A Different kind of travel book: 9 Months in Tibet

Photo by: Luke Rajczuk
by Eion Gibbs

After I finished reading 9 Months in Tibet I had a feeling of having lost something.

It is structured so well. From the wide-eyed traveller finding his feet in foreign lands at the beginning to the unassuming mild-mannered chap unavoidably caught up in a dramatic and tumultuous political climax.

The fascinating world of characters encountered and the countries travelled through is wonderfully recorded. Such a range of people too! From the eccentric expats and generous nomads, to the uninspired tourists and vindictive authorities. All of them brought to life on the page due to an unpretentious, easy, flowing style of writing.

If I were a publisher it would be on shelves in a heartbeat!

What struck me was something I’ve never noticed before in a travel book: the value of patience.

Patience is not commonly written about in travel writing, yet it is such an integral part of any great journey. Wolfe Murray becomes the epitome of a patient traveller, trusting in the world, with his account of waiting with Bettina the ravishing German rider outside the homes of Tibetan villagers. He knew that sooner or later they would help, and patience was a key tactic.

Compare that to those others who go by plane and bus, and never dream of anything but arriving, throws into light the unsung virtue of travel. Biding your time. It is the ultimate gift to any slow traveller, it enables them to experience more of everything and everyone they stumble across. The patience to wait and see, to not get frustrated or whizz around like the Tasmanian Devil breed of traveller that is so rife.

Also the tone of honesty I felt was important, unique and appealing.
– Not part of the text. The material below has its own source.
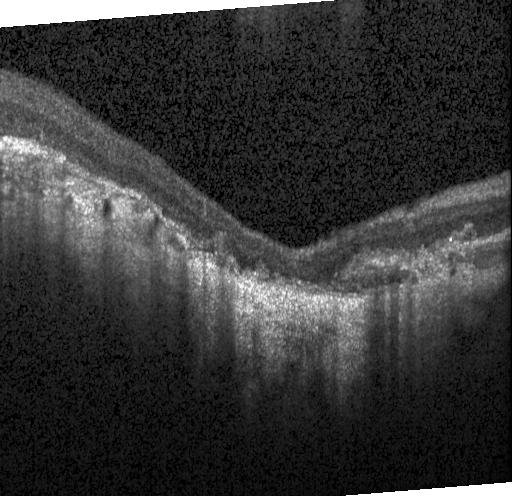

OCT B-scan showing CNV.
The admittance of not being any sort of clued-up pioneer into the unknown, but rather an open-minded curious and man, tripping through an alien world. He handled it far easier than others because everything came at face value, without an encyclopedia-type knowledge of what everything was and therefore now should be.

Most travellers keep the world around at arm’s length, they glimpse it and see only those things that confirm their ‘knowledge’. Wolfe Murray embraces the world and trusts it.